“Be Content with what you have; rejoice in the way things are. When you realize there is nothing lacking, the whole world belongs to you.”
This quote concisely details the essence of Zen in daily life, and a perspective that is greatly relevant in Western culture. Often we find ourselves wrapped up in wanting more; we want more money, we want more clothes, purses, electronics, cars, and even immaterial things such as emotions. We want more happiness, more love, more excitement, or more euphoria. This might even be part of the human condition.
There is nothing wrong with being human. However, these desires and perceived needs are the result of culture, advertising, and misunderstanding of transience of life. These desires and perceived needs are also the cause of great and frequent suffering. When we buy the latest phone, purse, or car, we are only temporarily satisfied. This satisfaction does not last and often we desire a newer version, or a different item weeks or even days later.

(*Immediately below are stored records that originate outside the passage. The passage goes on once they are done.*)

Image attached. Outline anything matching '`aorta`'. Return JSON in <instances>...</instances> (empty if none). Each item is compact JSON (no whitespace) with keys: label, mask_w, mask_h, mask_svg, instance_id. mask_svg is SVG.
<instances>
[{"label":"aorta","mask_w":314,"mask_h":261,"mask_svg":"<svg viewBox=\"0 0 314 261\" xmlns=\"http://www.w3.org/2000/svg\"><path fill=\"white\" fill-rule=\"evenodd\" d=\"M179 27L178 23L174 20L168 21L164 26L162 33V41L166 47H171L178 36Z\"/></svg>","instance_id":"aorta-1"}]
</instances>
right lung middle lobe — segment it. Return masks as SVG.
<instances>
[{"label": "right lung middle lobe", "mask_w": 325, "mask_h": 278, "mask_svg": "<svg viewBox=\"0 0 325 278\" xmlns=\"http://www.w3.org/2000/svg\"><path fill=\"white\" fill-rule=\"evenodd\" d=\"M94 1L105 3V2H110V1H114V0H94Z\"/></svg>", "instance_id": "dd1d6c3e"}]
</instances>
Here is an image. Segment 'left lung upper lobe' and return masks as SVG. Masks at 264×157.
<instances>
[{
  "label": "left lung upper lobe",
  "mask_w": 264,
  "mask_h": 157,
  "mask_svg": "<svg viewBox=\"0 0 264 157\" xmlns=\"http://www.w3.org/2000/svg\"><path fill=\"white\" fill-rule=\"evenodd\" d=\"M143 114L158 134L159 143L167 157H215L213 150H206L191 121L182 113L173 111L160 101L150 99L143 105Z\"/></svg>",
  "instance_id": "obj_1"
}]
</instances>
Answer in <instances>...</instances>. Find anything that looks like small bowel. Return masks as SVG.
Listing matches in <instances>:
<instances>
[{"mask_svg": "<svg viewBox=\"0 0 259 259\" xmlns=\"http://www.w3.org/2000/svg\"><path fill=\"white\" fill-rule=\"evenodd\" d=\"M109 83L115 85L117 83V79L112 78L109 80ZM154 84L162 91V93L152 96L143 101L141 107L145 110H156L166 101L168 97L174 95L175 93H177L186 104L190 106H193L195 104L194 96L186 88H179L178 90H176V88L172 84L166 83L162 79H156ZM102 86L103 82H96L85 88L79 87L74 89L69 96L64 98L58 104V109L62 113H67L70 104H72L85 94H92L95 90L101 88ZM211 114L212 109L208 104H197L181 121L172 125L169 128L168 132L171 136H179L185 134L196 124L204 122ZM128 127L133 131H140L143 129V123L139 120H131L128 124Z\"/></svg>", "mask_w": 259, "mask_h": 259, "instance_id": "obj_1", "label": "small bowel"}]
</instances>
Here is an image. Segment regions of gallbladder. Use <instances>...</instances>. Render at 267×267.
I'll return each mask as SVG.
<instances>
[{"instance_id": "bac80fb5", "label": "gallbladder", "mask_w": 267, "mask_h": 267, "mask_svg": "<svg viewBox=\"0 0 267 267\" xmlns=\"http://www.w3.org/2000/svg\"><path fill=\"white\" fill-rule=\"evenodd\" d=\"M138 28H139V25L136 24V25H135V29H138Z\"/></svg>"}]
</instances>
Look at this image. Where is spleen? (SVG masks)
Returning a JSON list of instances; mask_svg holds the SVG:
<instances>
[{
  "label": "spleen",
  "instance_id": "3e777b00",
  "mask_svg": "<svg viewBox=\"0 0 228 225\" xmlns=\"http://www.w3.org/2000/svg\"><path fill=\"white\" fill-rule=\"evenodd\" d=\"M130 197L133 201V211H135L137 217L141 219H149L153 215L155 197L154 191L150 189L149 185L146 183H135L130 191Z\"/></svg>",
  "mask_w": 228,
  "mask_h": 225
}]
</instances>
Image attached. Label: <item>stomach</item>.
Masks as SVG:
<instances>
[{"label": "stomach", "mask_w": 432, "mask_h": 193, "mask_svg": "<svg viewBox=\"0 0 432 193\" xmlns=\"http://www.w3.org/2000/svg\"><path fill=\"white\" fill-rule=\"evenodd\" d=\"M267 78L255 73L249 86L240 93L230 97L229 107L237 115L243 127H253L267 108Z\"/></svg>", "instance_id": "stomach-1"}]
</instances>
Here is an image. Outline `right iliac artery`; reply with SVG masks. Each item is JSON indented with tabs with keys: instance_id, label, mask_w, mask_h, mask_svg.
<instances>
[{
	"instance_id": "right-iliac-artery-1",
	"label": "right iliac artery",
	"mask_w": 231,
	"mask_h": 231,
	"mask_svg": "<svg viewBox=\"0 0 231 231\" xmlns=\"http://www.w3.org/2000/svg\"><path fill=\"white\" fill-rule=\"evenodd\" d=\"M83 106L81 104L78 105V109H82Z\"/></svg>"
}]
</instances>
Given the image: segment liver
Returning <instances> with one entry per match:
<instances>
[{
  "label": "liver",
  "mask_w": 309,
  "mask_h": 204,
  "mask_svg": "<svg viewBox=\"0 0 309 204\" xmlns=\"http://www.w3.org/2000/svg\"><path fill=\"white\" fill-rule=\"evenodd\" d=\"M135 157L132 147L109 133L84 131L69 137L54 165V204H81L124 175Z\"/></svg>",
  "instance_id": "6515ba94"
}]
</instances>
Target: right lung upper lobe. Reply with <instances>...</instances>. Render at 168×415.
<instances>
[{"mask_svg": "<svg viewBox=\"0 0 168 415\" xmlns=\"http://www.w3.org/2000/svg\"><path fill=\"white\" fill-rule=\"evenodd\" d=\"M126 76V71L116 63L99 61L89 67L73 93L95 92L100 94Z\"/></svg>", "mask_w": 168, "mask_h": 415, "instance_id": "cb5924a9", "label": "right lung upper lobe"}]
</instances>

This is what we call insatiable desire. Desire that can never be satisfied. We cannot blame ourselves solely for this, but we should be mindful of it. In fact, great happiness can be found in dropping it all together. This could take time, as it involves changing our thoughts and perspective. It could also be a sudden realization, seeing this as truth, agreeing with it, and instantly changing your outlook on your own desires and seeing the suffering of others. This is part of enlightenment.
As always, you do not have to agree with this altogether, or even at all. See for yourself. Contemplate these truths that every Buddha has agreed with and discover whether or not you agree. Once you realize there is nothing lacking in what you have, physically, mentally, and emotionally, rejoice in the way things are. That is Zen Happiness, that is true happiness.